城门前,莫都尉停军重整,又打马过来,请缇骑们往前领队。
众人自不会拂他好意。
在专人指引下,缇骑们打马过了城门桥。
门洞深深,隔绝暑气降下阴凉。
一片安静中,走在最前头的洪范打马出门。
天光倾泻,将眼前恍得一白。
在他本能地伸手遮眼时,便听到一声“来啦”。
然后,绒绒的喧闹声轰然撞了上来,好似在左右耳道里燃了把火。
“最前头是剿匪的缇骑老爷!”
“怎么这般俊俏?”
“可曾娶了婆娘……”
诸般话语之后,是喜气洋洋、肆无忌惮的锣鼓、喇叭与唢呐。
洪范与莫都尉聊过乐章。
这是个不大的县城,人口只三万。
但此刻连着城门的长街却被挤满,好似来了全城的人。
喧天锣鼓中,缇骑们依次出了城门洞。
他们努力安抚着受了惊吓的马匹,脸上难以自抑地泛起笑容。
乐章县守早就候在路旁。
游街之后,众缇骑连同莫都尉都被引入县守衙门赴宴。
午饭的菜式比不得西京的酒楼。
但相比多日的军营伙食,已经是珍馐美味。
未时初,宴席散了,杯盘狼藉。
洪范等人酒酣饭足,各自受了封二百贯的仪程,牵着还未吃够的马儿,准备返程。
出得门来,正是暑气熏蒸时候。
洪范正欲上马,便听到岩石击骨之声。
他转头看去,见嚼骨与咬血的人头被悬在衙外高杆之上,被石块打得晃荡。
投石者是几位呜咽抹泪、面带恨色的半大孩童——受他们摧残,二位匪首的头颅已然皮肉碎烂,露出森森白骨。
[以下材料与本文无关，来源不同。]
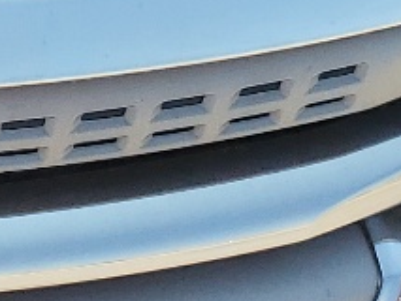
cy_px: -510
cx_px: -348
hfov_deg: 9.6
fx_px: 2260
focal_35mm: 195
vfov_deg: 7.0
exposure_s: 1/1429
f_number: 1.5
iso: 50
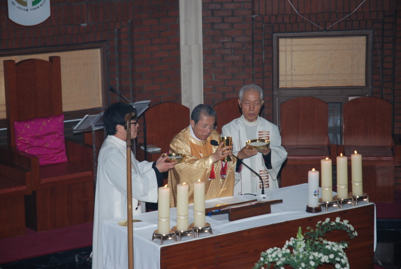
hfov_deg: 19.4
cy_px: 134
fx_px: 1172
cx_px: 200
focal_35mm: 105
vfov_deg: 13.1
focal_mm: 70
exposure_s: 1/60
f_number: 4.5
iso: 200
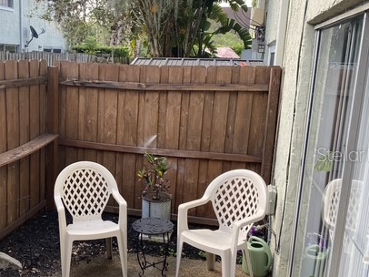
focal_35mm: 41
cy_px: 154
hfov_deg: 44.8
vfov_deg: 35.1
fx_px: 437
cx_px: 112
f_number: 1.8
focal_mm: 4.25
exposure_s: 1/222
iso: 32
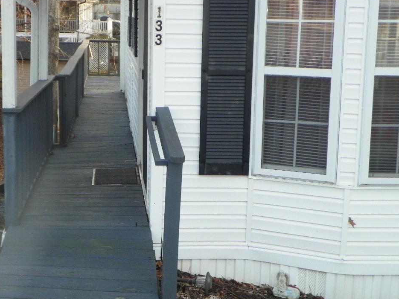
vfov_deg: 23.3
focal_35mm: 63
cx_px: 135
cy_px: 158
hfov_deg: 30.5
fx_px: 726
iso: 100
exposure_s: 1/160
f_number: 3.2
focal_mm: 8.2
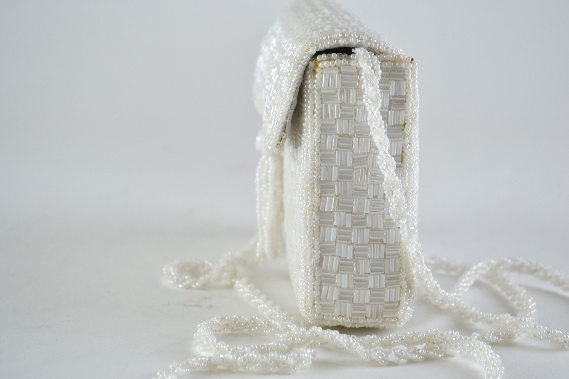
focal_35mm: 69
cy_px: 190
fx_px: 1090
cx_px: 284
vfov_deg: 19.7
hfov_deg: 29.2
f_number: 6.3
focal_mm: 46
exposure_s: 1/20
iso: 100
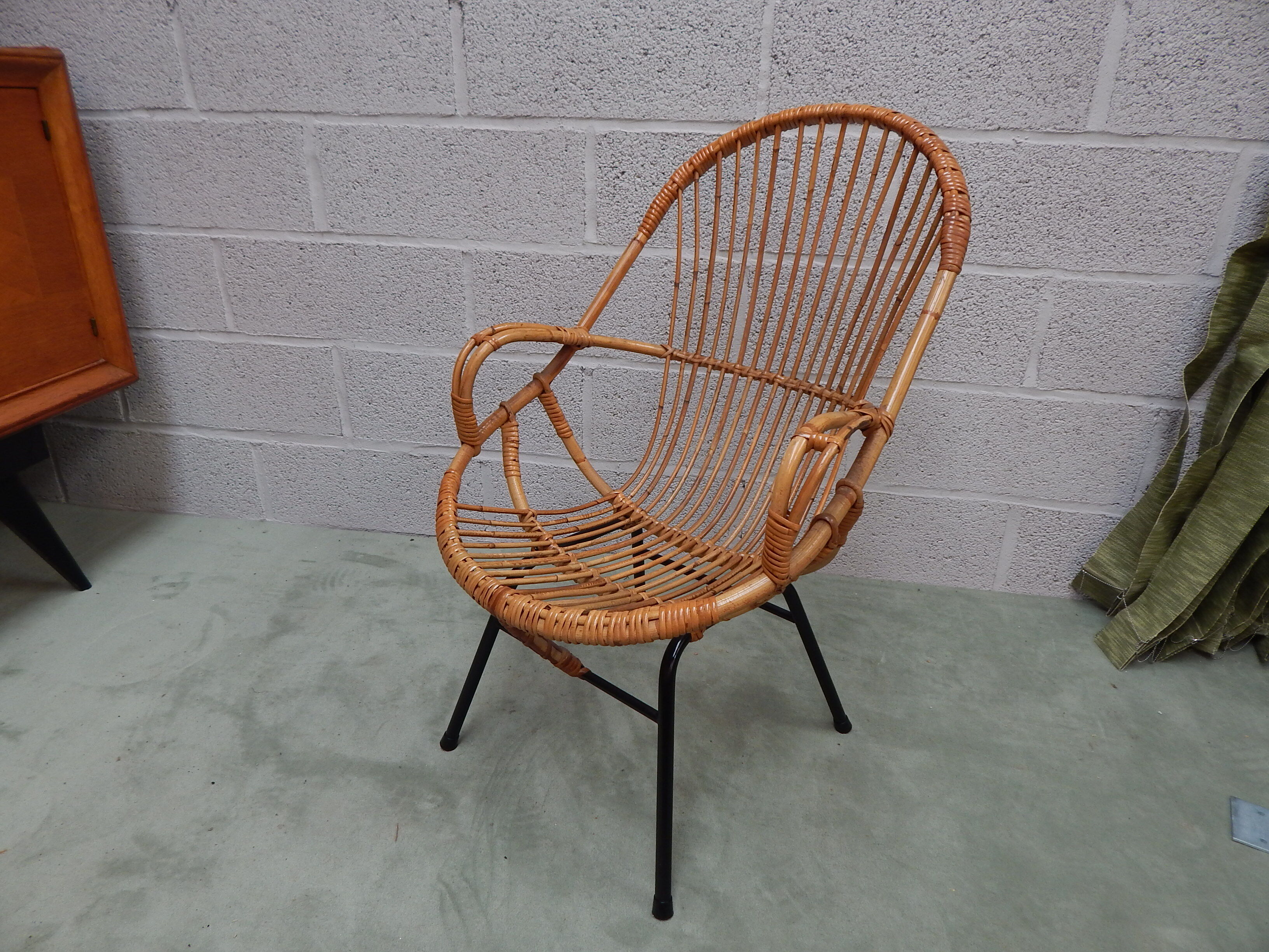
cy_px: 476
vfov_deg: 61.1
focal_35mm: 22
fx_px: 807
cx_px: 634
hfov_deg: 76.4
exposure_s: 1/40
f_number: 3
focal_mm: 4
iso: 125
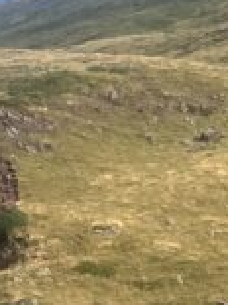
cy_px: 677
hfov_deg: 7.7
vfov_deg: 9.7
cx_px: -200
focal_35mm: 185
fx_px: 1627
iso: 32
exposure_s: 1/623
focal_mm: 3.99
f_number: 1.8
孩童周围,几位身着孝服的男女见恩公们出来,当街便跪下,重重叩首。
洪范瞧见此景,醉意霎时散了。
吕云师、史元纬亦敛去笑意。
无人上前搀扶。
众人默然上马,缰绳一振,便径直出城。
一个多时辰后。
缇骑们行至百里外,将乐章县与奇峰山的人与事远远抛开。
马速渐缓,气氛也渐轻松。
洪范驱策红旗小步快走,终于出了林子,开阔了视野。
道路斜指东北。
道外左近,一个玫红色大湖铺地横陈,直顶眼界尽头,看不到岸。
而更在大湖之北,又有一山横断,撑地擎天,似地脉之脊。
洪范举目一望,见群雁在云、云天在水,一时竟是被夺了呼吸。
此地在乐章之北。
他四日前于夜间曾滑翔掠过,却没注意到如此雄壮风景。
pS:第二章只有一千八百字。
本来想把这段剧情写完,但后面有点卡壳,真要弄完不知道得什么时候。
想了想,干脆先把前面这些发出来得了。